Website to help you find spoken words in the exact timestamp of video lectures In the first version, you'll be able to search through MIT OCW videos for course 6 (Electrical Engineering & Computer Science) and 18 (Mathematics).
- Backend Web Server
- Written in Rust on Axum web framework
- Frontend
- Written via NextJS framework
- ETL Pipeline
- Will be productionized as async job/pipeline on workers
- The backend or some script generates a task. Each task contains a set of playlist or video links.
- Async workers pull the task from the task queue when the queue is not empty and when the workers are available.
- To reduce cost, we use Fly.io lightweight VMs as workers that boot up (< 500 ms) only when there's a task and shuts down when it's finished processing the task.

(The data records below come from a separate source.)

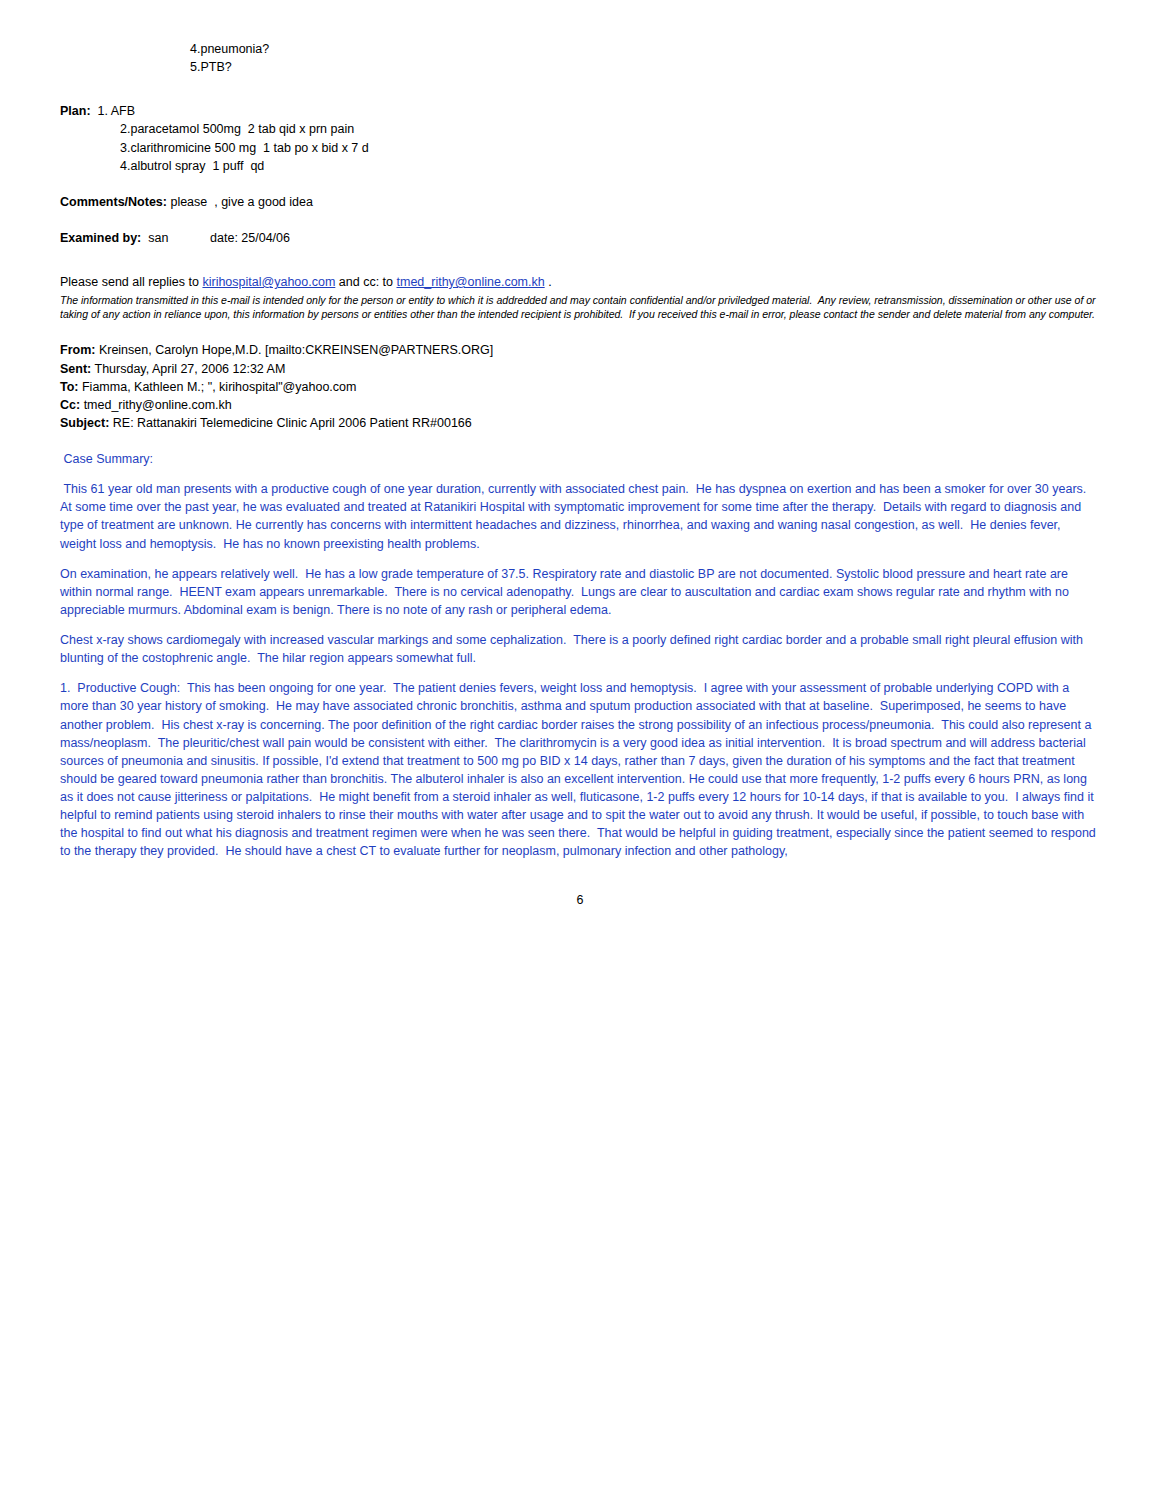4.pneumonia?
5.PTB?
Plan: 1. AFB
2.paracetamol 500mg 2 tab qid x prn pain
3.clarithromicine 500 mg 1 tab po x bid x 7 d
4.albutrol spray 1 puff qd
Comments/Notes: please , give a good idea
Examined by: san date: 25/04/06
Please send all replies to kirihospital@yahoo.com and cc: to tmed_rithy@online.com.kh .
The information transmitted in this e-mail is intended only for the person or entity to which it is addredded and may contain confidential and/or priviledged material. Any review, retransmission, dissemination or other use of or taking of any action in reliance upon, this information by persons or entities other than the intended recipient is prohibited. If you received this e-mail in error, please contact the sender and delete material from any computer.
From: Kreinsen, Carolyn Hope,M.D. [mailto:CKREINSEN@PARTNERS.ORG]
Sent: Thursday, April 27, 2006 12:32 AM
To: Fiamma, Kathleen M.; ", kirihospital"@yahoo.com
Cc: tmed_rithy@online.com.kh
Subject: RE: Rattanakiri Telemedicine Clinic April 2006 Patient RR#00166
Case Summary:
This 61 year old man presents with a productive cough of one year duration, currently with associated chest pain. He has dyspnea on exertion and has been a smoker for over 30 years. At some time over the past year, he was evaluated and treated at Ratanikiri Hospital with symptomatic improvement for some time after the therapy. Details with regard to diagnosis and type of treatment are unknown. He currently has concerns with intermittent headaches and dizziness, rhinorrhea, and waxing and waning nasal congestion, as well. He denies fever, weight loss and hemoptysis. He has no known preexisting health problems.
On examination, he appears relatively well. He has a low grade temperature of 37.5. Respiratory rate and diastolic BP are not documented. Systolic blood pressure and heart rate are within normal range. HEENT exam appears unremarkable. There is no cervical adenopathy. Lungs are clear to auscultation and cardiac exam shows regular rate and rhythm with no appreciable murmurs. Abdominal exam is benign. There is no note of any rash or peripheral edema.
Chest x-ray shows cardiomegaly with increased vascular markings and some cephalization. There is a poorly defined right cardiac border and a probable small right pleural effusion with blunting of the costophrenic angle. The hilar region appears somewhat full.
1. Productive Cough: This has been ongoing for one year. The patient denies fevers, weight loss and hemoptysis. I agree with your assessment of probable underlying COPD with a more than 30 year history of smoking. He may have associated chronic bronchitis, asthma and sputum production associated with that at baseline. Superimposed, he seems to have another problem. His chest x-ray is concerning. The poor definition of the right cardiac border raises the strong possibility of an infectious process/pneumonia. This could also represent a mass/neoplasm. The pleuritic/chest wall pain would be consistent with either. The clarithromycin is a very good idea as initial intervention. It is broad spectrum and will address bacterial sources of pneumonia and sinusitis. If possible, I'd extend that treatment to 500 mg po BID x 14 days, rather than 7 days, given the duration of his symptoms and the fact that treatment should be geared toward pneumonia rather than bronchitis. The albuterol inhaler is also an excellent intervention. He could use that more frequently, 1-2 puffs every 6 hours PRN, as long as it does not cause jitteriness or palpitations. He might benefit from a steroid inhaler as well, fluticasone, 1-2 puffs every 12 hours for 10-14 days, if that is available to you. I always find it helpful to remind patients using steroid inhalers to rinse their mouths with water after usage and to spit the water out to avoid any thrush. It would be useful, if possible, to touch base with the hospital to find out what his diagnosis and treatment regimen were when he was seen there. That would be helpful in guiding treatment, especially since the patient seemed to respond to the therapy they provided. He should have a chest CT to evaluate further for neoplasm, pulmonary infection and other pathology,
6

That way, we reduce idle time and only pay for resources when they're actually doing work.
- The transcription pipeline consists of three main steps:
- Partition Links: For a given task, the playlist and video links are partitioned into groups of 5-10 and written to a set of files via a Bash script. The links have to be partitioned b/c many machines don't have the compute/memory/storage resources to download and store and transcribe hundreds to thousands of videos at once (each link can be a playlist with tens of videos). If all the links are processed at once, they can run out of disk space, throttle the CPU during transcription, and run out of memory.
- Transcription: The transcription bash script goes through each file serially and downloads, processes, and transcribes the videos from the links. The transcribed text is written to SRT files.
- Upload to Search Index: The transcribed text is then uploaded to a search index. For this project, we're using Typesense.
- This can be deployed to a pipeline manager (Airflow or Windmill) for easy tracking and backfilling.
- If we want to scale up the workers, we can manage and deploy them via Kubernetes. Since these are ML workloads, we can optimize it even further to run on the GPU cloud and transcribe via the FasterWhisper framework.
NOTE: This is definitely a bit overengineered for our limited scale, but the main purpose of this project is to be a learning exercise in ML inference and distributed computing.